### WHAT IS NEEDED
Write out the records that follow exactly. Do not include pictures.

= = =

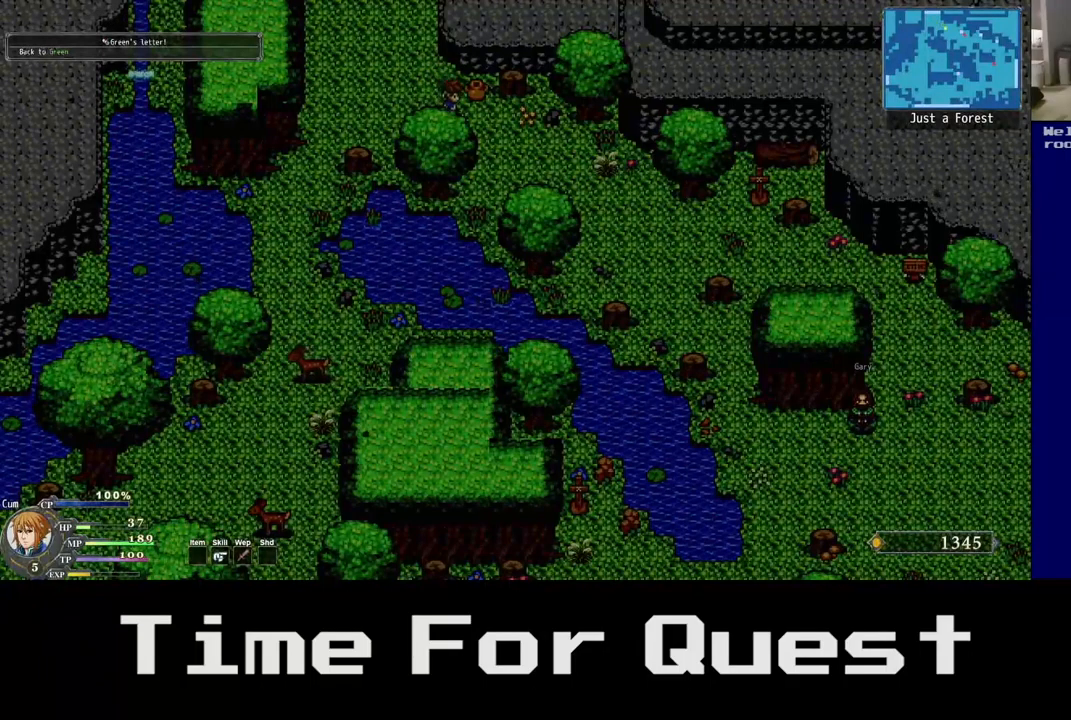
Gameplay with a controller (Xbox layout); each line is a JSON object with the inputs held at the frame after it. "events" lists button and stick changes between this image and that frame as [ms after this image, input, new state], when the widget could be followed in between.
{"buttons": ["DPAD_DOWN", "DPAD_RIGHT"], "left_stick": "center", "right_stick": "center", "events": []}
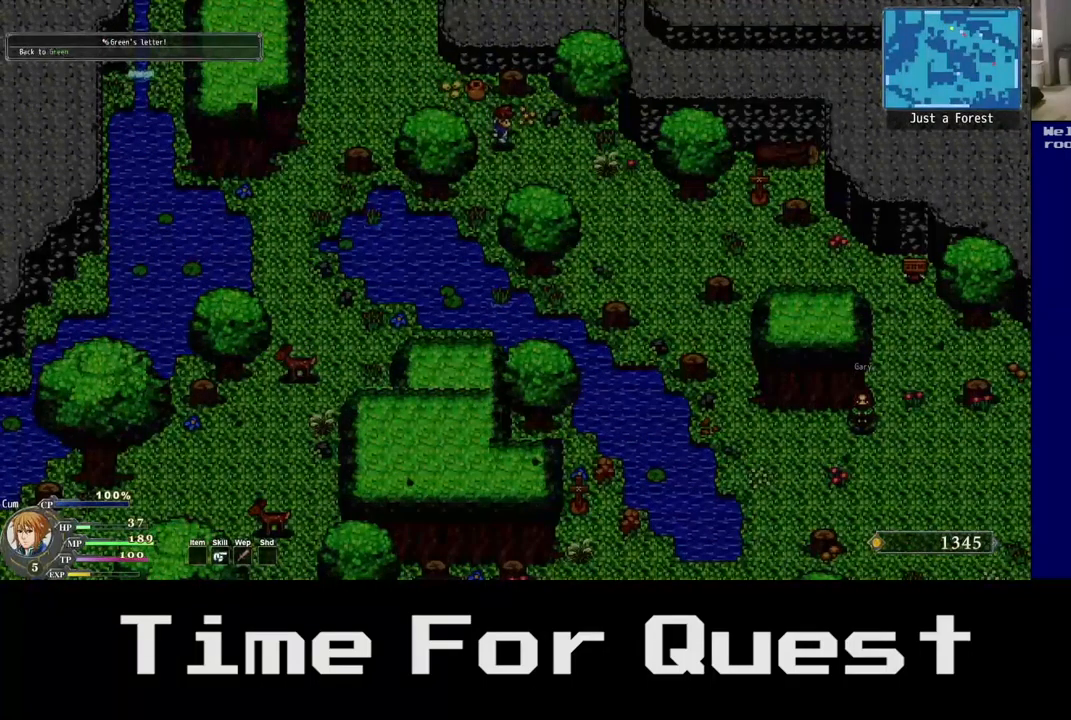
{"buttons": ["DPAD_DOWN", "DPAD_RIGHT"], "left_stick": "center", "right_stick": "center", "events": []}
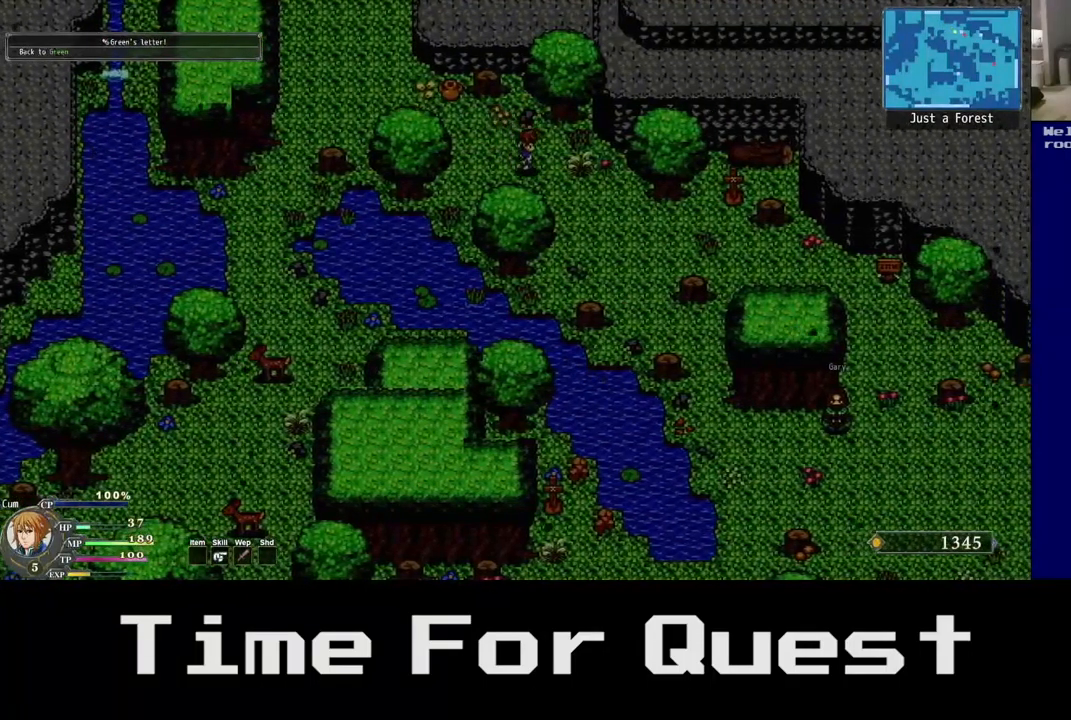
{"buttons": ["DPAD_DOWN", "DPAD_RIGHT"], "left_stick": "center", "right_stick": "center", "events": []}
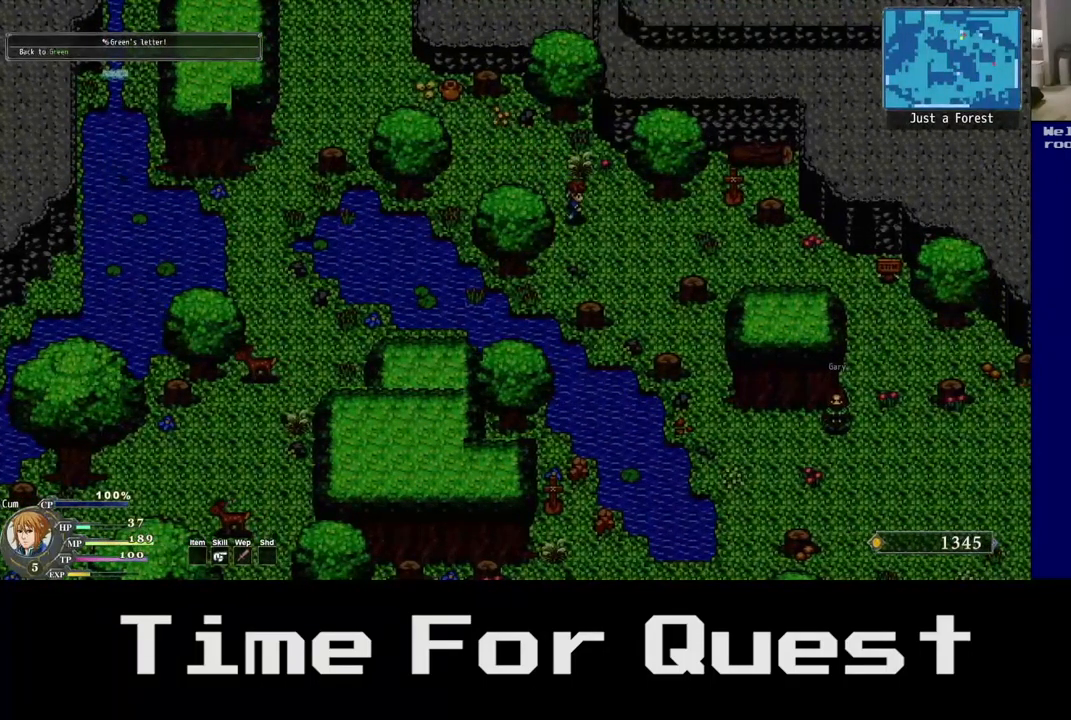
{"buttons": ["DPAD_DOWN", "DPAD_RIGHT"], "left_stick": "center", "right_stick": "center", "events": []}
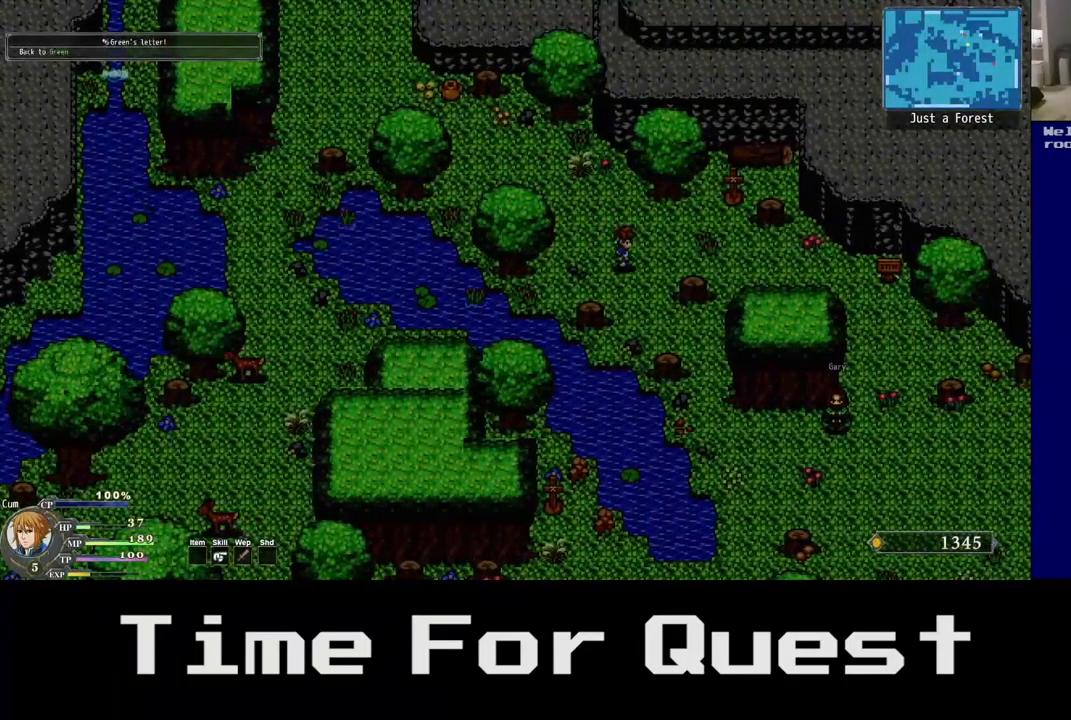
{"buttons": ["DPAD_DOWN", "DPAD_RIGHT"], "left_stick": "center", "right_stick": "center", "events": []}
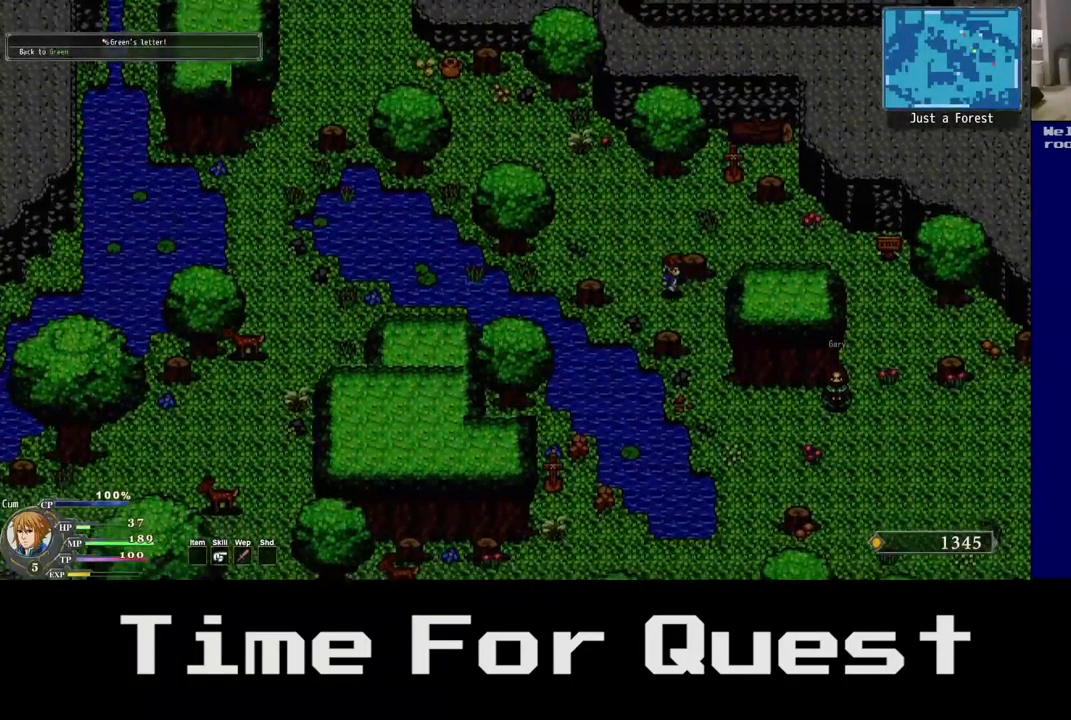
{"buttons": ["DPAD_DOWN", "DPAD_RIGHT"], "left_stick": "center", "right_stick": "center", "events": []}
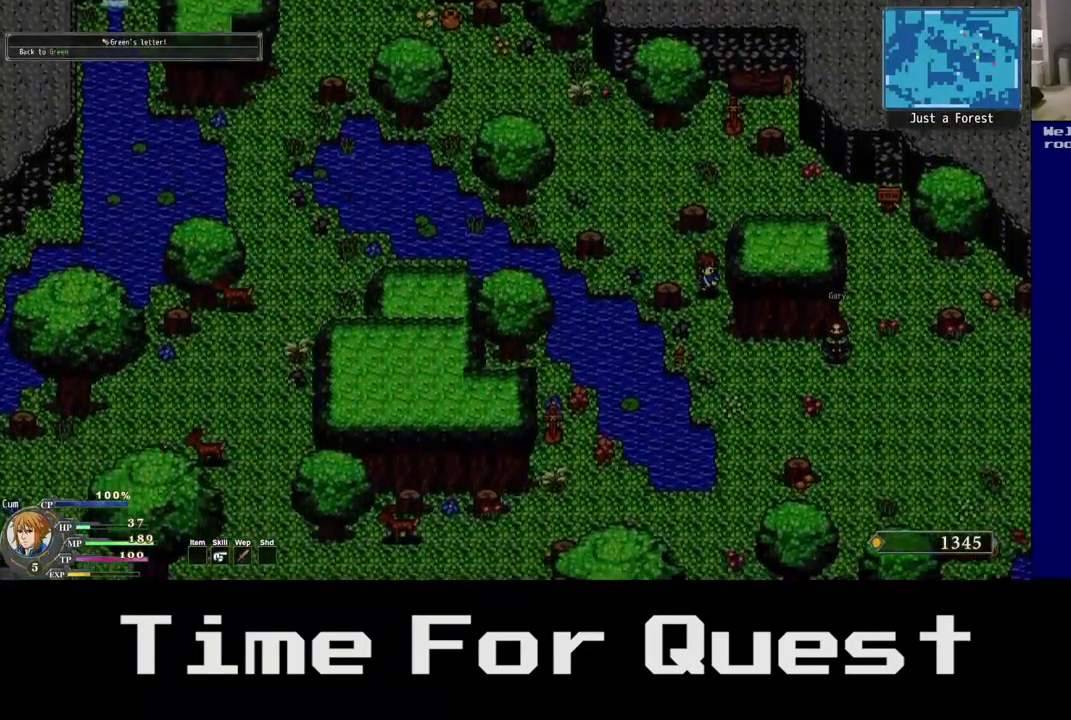
{"buttons": ["DPAD_DOWN", "DPAD_RIGHT"], "left_stick": "center", "right_stick": "center", "events": []}
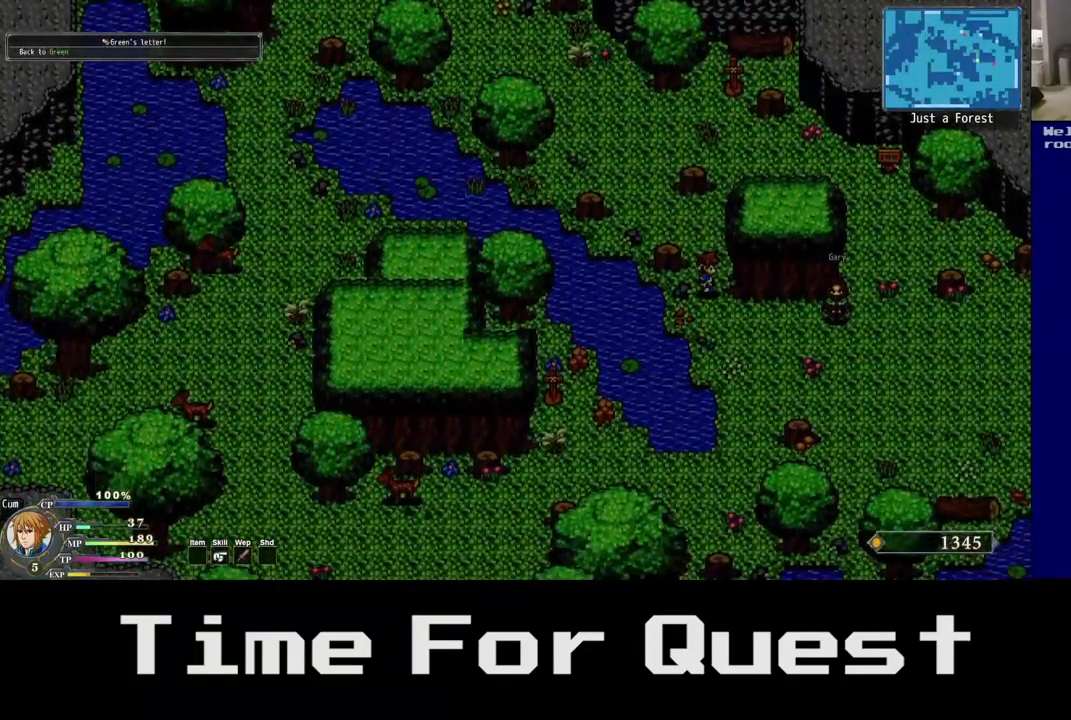
{"buttons": ["DPAD_DOWN", "DPAD_RIGHT"], "left_stick": "center", "right_stick": "center", "events": []}
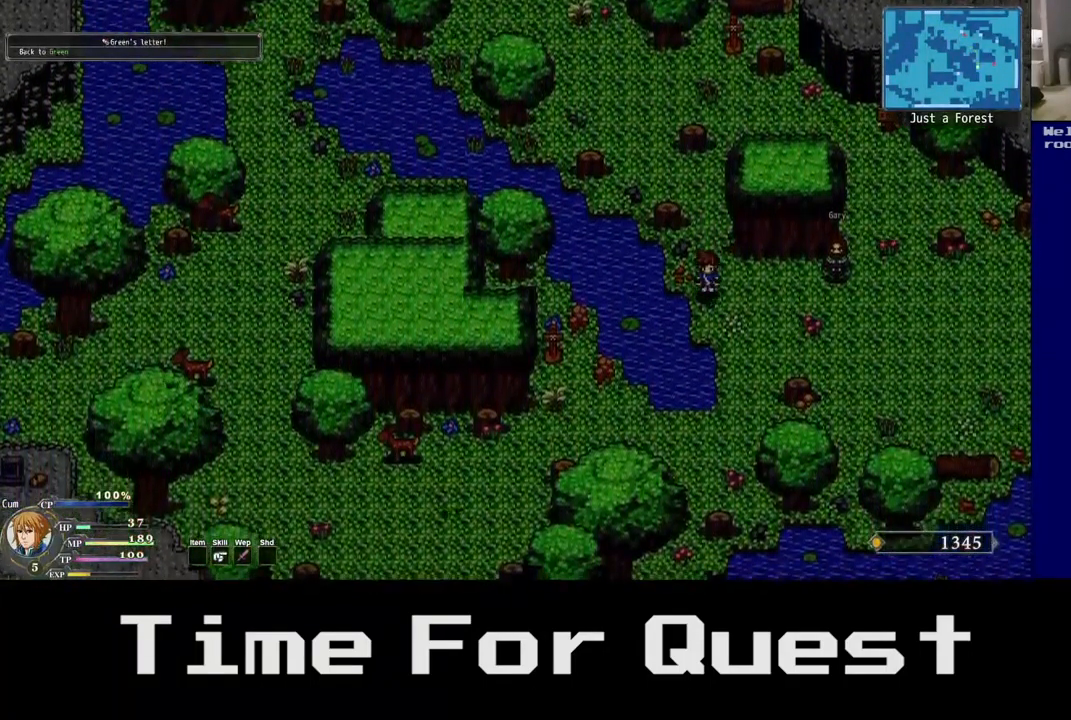
{"buttons": ["DPAD_DOWN", "DPAD_RIGHT"], "left_stick": "center", "right_stick": "center", "events": []}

= = =

### RESPONSE AREA
Gameplay with a controller (Xbox layout); each line is a JSON object with the inputs held at the frame after it. "events" lists button and stick changes between this image and that frame as [ms after this image, input, new state], when the widget could be followed in between.
{"buttons": ["DPAD_DOWN", "DPAD_RIGHT"], "left_stick": "center", "right_stick": "center", "events": []}
{"buttons": ["DPAD_DOWN", "DPAD_RIGHT"], "left_stick": "center", "right_stick": "center", "events": []}
{"buttons": ["DPAD_DOWN", "DPAD_RIGHT"], "left_stick": "center", "right_stick": "center", "events": []}
{"buttons": ["DPAD_DOWN", "DPAD_RIGHT"], "left_stick": "center", "right_stick": "center", "events": []}
{"buttons": ["DPAD_DOWN", "DPAD_RIGHT"], "left_stick": "center", "right_stick": "center", "events": []}
{"buttons": ["DPAD_DOWN", "DPAD_RIGHT"], "left_stick": "center", "right_stick": "center", "events": []}
{"buttons": ["DPAD_DOWN", "DPAD_RIGHT"], "left_stick": "center", "right_stick": "center", "events": []}
{"buttons": ["DPAD_DOWN", "DPAD_RIGHT"], "left_stick": "center", "right_stick": "center", "events": []}
{"buttons": ["DPAD_DOWN", "DPAD_RIGHT"], "left_stick": "center", "right_stick": "center", "events": []}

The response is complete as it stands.